Tendo a Junta de Freguesia de Paus transferido para AL o direito de uso do covato nº 6... em 1961, já não mais poderia transferir tal direito, porque este saiu da sua esfera jurídica.
Assim, ao dispor novamente de direito que já não lhe pertencia e sobre o qual já se tinha estabelecido um direito de uso privativo perpétuo, praticou acto administrativo com objecto impossível.
Conclui-se que a segunda concessão à autora e seus irmãos é um acto administrativo nulo, nos termos do artigo 133º, nº 2, alª c) do Código de Procedimento Administrativo, por ter objecto impossível.
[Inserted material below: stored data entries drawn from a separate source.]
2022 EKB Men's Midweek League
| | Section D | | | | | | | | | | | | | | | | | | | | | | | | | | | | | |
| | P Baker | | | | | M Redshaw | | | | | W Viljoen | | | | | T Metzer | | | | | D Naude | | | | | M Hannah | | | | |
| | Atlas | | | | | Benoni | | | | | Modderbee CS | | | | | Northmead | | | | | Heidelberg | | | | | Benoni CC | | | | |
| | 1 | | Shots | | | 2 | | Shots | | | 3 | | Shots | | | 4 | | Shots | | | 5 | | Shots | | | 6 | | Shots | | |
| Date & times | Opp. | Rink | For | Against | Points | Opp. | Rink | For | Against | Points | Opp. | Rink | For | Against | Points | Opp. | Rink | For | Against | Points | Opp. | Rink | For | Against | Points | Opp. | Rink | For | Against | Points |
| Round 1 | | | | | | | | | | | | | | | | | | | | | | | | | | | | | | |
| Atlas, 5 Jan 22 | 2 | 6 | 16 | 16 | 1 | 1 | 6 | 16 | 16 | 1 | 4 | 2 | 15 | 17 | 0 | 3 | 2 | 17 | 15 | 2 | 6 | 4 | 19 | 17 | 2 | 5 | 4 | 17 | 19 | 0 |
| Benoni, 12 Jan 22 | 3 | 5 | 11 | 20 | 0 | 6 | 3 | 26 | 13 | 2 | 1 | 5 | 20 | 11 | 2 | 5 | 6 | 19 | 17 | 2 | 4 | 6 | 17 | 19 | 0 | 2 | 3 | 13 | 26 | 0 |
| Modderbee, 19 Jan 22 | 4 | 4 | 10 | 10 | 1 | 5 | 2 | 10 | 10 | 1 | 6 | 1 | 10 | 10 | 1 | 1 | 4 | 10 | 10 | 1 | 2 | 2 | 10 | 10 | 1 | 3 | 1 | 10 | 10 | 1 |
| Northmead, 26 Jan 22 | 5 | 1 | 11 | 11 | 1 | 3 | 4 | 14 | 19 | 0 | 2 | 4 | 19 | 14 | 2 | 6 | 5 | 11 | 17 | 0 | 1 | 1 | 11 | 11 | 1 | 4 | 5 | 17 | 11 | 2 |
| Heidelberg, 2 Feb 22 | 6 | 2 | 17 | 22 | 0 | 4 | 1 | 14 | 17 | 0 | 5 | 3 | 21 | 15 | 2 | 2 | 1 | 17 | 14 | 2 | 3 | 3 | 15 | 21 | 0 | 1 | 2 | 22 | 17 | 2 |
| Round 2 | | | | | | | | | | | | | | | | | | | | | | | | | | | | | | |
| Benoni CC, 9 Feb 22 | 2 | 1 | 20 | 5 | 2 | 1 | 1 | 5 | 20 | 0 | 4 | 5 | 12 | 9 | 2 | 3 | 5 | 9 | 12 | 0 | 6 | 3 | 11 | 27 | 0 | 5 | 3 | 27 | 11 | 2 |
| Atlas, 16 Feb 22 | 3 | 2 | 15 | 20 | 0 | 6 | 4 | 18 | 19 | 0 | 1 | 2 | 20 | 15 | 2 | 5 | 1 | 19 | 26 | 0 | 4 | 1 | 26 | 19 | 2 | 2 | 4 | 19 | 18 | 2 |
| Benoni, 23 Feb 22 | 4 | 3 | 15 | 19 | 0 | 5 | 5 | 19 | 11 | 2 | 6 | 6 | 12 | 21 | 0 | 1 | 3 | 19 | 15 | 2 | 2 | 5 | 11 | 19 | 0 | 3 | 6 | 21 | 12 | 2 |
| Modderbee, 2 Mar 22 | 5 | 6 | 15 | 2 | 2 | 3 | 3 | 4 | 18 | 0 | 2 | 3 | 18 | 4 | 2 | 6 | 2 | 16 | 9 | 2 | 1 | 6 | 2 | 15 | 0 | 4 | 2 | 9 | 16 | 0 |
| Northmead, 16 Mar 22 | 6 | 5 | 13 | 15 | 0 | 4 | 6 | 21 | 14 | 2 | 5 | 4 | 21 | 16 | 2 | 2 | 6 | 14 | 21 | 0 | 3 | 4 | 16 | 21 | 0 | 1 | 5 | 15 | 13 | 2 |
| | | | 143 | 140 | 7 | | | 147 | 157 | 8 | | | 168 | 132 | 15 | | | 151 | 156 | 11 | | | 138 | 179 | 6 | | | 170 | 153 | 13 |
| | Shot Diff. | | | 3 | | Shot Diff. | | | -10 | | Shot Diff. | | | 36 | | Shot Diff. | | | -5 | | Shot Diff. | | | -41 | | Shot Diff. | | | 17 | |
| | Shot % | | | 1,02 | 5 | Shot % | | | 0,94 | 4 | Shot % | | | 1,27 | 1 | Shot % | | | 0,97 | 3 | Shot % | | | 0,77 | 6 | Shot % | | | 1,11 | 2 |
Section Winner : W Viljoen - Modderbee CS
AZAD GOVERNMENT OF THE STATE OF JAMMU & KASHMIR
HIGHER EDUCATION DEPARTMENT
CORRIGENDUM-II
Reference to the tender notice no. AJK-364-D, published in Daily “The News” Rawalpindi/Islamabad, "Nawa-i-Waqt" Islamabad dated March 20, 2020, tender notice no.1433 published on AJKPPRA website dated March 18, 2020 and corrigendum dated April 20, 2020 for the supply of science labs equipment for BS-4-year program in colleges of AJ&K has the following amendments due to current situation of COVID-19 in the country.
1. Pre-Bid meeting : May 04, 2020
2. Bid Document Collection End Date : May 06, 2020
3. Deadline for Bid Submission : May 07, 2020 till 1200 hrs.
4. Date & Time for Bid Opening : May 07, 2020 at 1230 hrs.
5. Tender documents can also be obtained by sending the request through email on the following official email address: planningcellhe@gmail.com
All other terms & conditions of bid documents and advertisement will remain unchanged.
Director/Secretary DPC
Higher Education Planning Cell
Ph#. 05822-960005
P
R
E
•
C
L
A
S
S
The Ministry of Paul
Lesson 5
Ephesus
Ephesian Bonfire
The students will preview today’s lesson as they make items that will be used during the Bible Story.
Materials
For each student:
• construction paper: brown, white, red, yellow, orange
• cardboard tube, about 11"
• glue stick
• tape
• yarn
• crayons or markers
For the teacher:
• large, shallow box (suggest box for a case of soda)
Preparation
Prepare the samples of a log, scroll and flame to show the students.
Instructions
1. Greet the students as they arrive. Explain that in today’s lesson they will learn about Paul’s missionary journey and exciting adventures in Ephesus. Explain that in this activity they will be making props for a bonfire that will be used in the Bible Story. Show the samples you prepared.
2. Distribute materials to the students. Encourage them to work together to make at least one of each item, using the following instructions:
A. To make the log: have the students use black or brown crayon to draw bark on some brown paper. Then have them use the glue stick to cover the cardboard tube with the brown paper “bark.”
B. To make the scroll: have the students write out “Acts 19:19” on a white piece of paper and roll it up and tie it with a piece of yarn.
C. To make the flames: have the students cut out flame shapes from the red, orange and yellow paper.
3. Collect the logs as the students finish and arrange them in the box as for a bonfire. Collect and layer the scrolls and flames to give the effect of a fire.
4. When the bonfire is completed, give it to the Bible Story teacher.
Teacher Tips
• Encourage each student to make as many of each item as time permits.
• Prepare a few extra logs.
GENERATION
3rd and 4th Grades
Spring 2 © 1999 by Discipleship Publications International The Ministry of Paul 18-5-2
Esta nulidade impede o efeito jurídico dos factos articulados pela autora, constituindo uma excepção peremptória que conduz à absolvição total dos pedidos formulados pela autora, nos termos do artigo 493º, nºs 1 e 3, do Código de Processo Civil de 1995, artigo que corresponde ao artigo 576º, nºs 1 e 3, do Código de Processo Civil vigente, aplicável por força do disposto no artigo 1º do Código de Processo nos Tribunais Administrativos.
Termos em que se impõe manter a decisão recorrida, embora por fundamentos diversos. * V - Pelo exposto, os juízes da Secção Administrativa do Tribunal Central Administrativo Norte, acordam em NEGAR PROVIMENTO ao presente recurso jurisdicional, mantendo a decisão recorrida.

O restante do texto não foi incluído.